WORK REQUIRED →
Reproduce every line of the data below without changing a single character.
[Begin RECORD EXTRACTS]
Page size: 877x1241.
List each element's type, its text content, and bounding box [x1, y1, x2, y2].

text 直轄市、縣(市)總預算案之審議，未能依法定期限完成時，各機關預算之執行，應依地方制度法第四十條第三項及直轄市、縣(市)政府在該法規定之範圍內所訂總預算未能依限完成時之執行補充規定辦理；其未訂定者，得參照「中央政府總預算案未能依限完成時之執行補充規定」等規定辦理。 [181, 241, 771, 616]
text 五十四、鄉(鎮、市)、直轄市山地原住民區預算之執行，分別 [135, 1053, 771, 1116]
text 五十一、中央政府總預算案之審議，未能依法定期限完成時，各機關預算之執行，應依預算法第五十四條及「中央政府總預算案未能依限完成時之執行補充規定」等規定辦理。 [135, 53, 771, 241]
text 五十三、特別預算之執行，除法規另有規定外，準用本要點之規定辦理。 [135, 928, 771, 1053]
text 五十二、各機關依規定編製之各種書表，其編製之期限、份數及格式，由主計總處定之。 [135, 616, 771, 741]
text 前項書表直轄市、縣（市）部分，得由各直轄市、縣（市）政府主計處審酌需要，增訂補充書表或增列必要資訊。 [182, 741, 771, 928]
[End RECORD EXTRACTS]
SOLUTION TO THIS PROBLEM →
Page size: 877x1241.
List each element's type, its text content, and bounding box [x1, y1, x2, y2].

text 直轄市、縣(市)總預算案之審議，未能依法定期限完成時，各機關預算之執行，應依地方制度法第四十條第三項及直轄市、縣(市)政府在該法規定之範圍內所訂總預算未能依限完成時之執行補充規定辦理；其未訂定者，得參照「中央政府總預算案未能依限完成時之執行補充規定」等規定辦理。 [181, 241, 771, 616]
text 五十四、鄉(鎮、市)、直轄市山地原住民區預算之執行，分別 [135, 1053, 771, 1116]
text 五十一、中央政府總預算案之審議，未能依法定期限完成時，各機關預算之執行，應依預算法第五十四條及「中央政府總預算案未能依限完成時之執行補充規定」等規定辦理。 [135, 53, 771, 241]
text 五十三、特別預算之執行，除法規另有規定外，準用本要點之規定辦理。 [135, 928, 771, 1053]
text 五十二、各機關依規定編製之各種書表，其編製之期限、份數及格式，由主計總處定之。 [135, 616, 771, 741]
text 前項書表直轄市、縣（市）部分，得由各直轄市、縣（市）政府主計處審酌需要，增訂補充書表或增列必要資訊。 [182, 741, 771, 928]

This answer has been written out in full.